Stiffs ‘R Us

Back in 1998 when we were casting around for a title for the soon-to-be-launched Irish Times ancestry sub-site, one of the suggestions was “Stiffs ‘R Us”. Needless to say, it was vetoed. But it’s always stayed in the back of my mind, awaiting the right moment. And that moment has come.

‘R not us

We’ve just launched surname maps of all Irish death records 1864-1922. Have a look at Buggy, or Mungovan,  or Scahill. All precisely where they should be.

These maps are a little different from the others on the site. The data that underlies them comes from the old printed General Register Office indexes, specifically from the transcripts of those indexes made by the FamilySearch.org website of the Mormon Church. They very kindly shared a copy with us, the only quid pro quo being free access to our site in LDS Family History Centres.

In all the other maps, the links on the map will take you back to the original records they’re based on. Linking back to images of the printed indexes would be pointless, though. So these death entries point back to the full death records on IrishGenealogy. But … the IG records use a fresh set of indexes, not the old printed volumes.  So there are discrepancies – 70 Scahill entries in the old index, 72 in IG, 127 Finns in Boyle as opposed to 129 and so on. As ever, there are mistakes in both indexes, but they’re not the same mistakes.

Once again, I got a real kick from seeing these things work and from the way visualising the information brings it to life. So to speak. More and more, though, I feel the most important aspect is the list of surname variants that also appear in the original records. Forty years doing this stuff and I’m still astonished at the new ways record keepers torture names out of shape. And looking at the Grenham variants, I found the long-missing death of my own great-great-grandmother tucked away under an obscure misspelling.

So roll on up. Enough deaths for everyone in the audience.

And a video at https://youtu.be/LzkleVE_hF8

The rabbit-holes outnumber the rabbits

The hundredth anniversary of our destruction of the Record Treasury of the Public Record Office of Ireland fell a week ago and the dust has now settled on the launch of  www.virtualtreasury.ie, our response to that catastrophe. For the past few years, the project was trailed (“beyond2022.ie”) as a reconstruction of the collections burnt in 1922. The PR-fueled headlines on Irish media were that “technology” (whatever that is) was going to restore everything lost a century ago: just don your immersive headset and swim off through the 1821 census, mar dhea. Anyone with a titter of wit (a group that apparently doesn’t include many Irish news editors) could see this was just smoke-blowing.

The original Treasury
The VR version

So now that it’s live, what’s the verdict? On the Virtual Reality side, the first thing to be said is that the reconstruction of the Treasury building is superb. To be able to wander through the magnificent galleries and empty spaces that held all those records is awe-inspiring and not a little sad. The second thing is that the “Treasury View”, a VR doll’s-house view of the locations of records inside the building before 1922, is just silly.  This is the part of the site closest to that blown PR smoke. For anyone trying to access records it’s useless,  an online exhibition maybe, certainly not a restoration or reconstruction.

Vacant Treasury Bay

The real meat is buried away in the emphatically non-VR Browse section. Not “Browse All”, which is a dutiful and impressive listing of partner institutions and their records, the other one, “Browse PROI Catalogue”. This makes it clear that the heart of the project is to take Herbert Wood’s massive 1919 published listing of PROI holdings (helpfully included at the bottom of the page) and use it as a vast series of pigeonholes for substitutes, copies and abstracts of those destroyed holdings. The sheer chutzpah required even to attempt this is just jaw-dropping. Hats off: there are several lifetimes’ work here.

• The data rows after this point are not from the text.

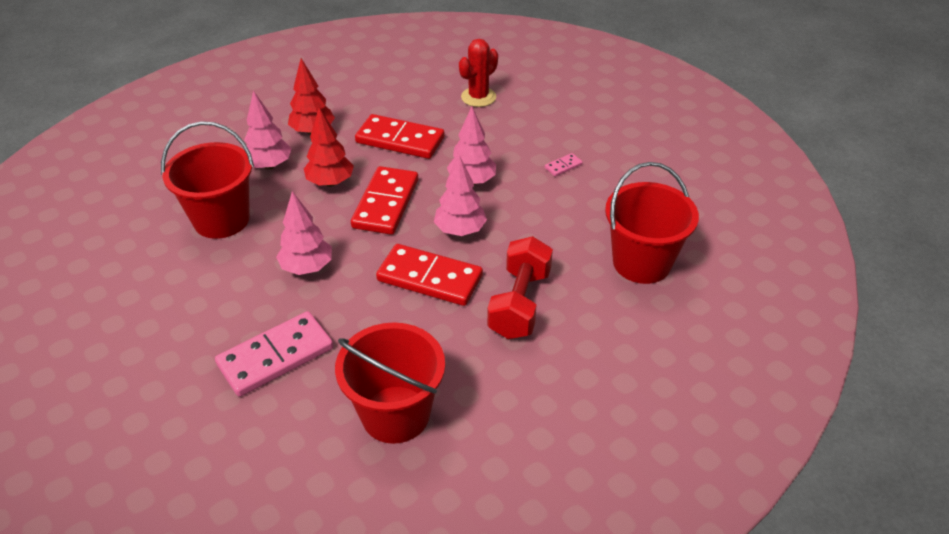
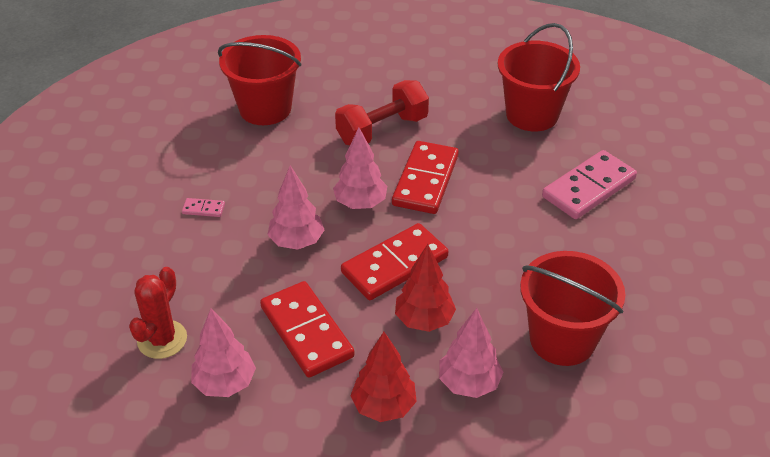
camera: 140 degrees left, 0 degrees up
(276, 357) = (588, 188): pink domino -> pink domino turned 45 degrees counterclockwise
(307, 268) = (515, 243): pink tree -> pink tree (225, 383)
(429, 278) = (426, 180): red domino -> red domino turned 45 degrees clockwise
(478, 97) = (162, 339): red cactus -> red cactus turned 60 degrees counterclockwise

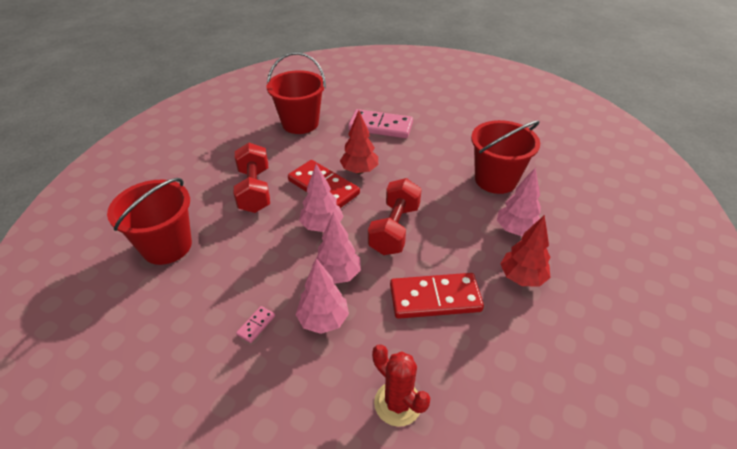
camera: 65 degrees left, 0 degrees up
(225, 383) = (467, 368): pink tree -> pink tree (323, 320)
(394, 265) = (394, 229): red domino -> red dumbbell
(424, 320) = (453, 232): red tree -> red tree (359, 171)
(588, 188) = (380, 127): pink domino -> pink domino turned 60 degrees counterclockwise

This approach creates its own problems, though. The main one is the huge warren of sub-sub-categories inside sub-categories, a large majority of which ultimately lead to a bald “Destroyed”.  The rabbit-holes vastly outnumber the rabbits. Another is that Wood’s record hierarchy is deeply unintuitive for researchers a century later. “Extinct Jurisdictions” gets a top-level listing, while the giant 19th-century census holdings are stuffed away down in sub-section 9 of “Miscellaneous documents”. The priorities of Edwardian gentlemen record-keepers are emphatically not ours.

Still, there are gems all over the place: Digital copies of the National Archives of Ireland’s Church of Ireland registers (some of them, at least);  The best account I’ve read of the 1766 census, with surviving transcripts all in the one place; links to the details of individual tenants under the Land Acts;  A transcript of the 1831 census for Inishtioge in Kilkenny; The minute book of the Corporation of Brewers and Maltsters of Dublin; Herbert Wood’s wonderful  account of Certain Registers of Irregular Marriages Celebrated by Unlicensed Clergymen, Known as Couple-Beggars.

But trying to get at the gems can be excruciating. A little less software engineering and a little more focus on the research experience would help. By which I mean a simple, regularly-updated plain text listing of all the transcripts and images on the site. Please?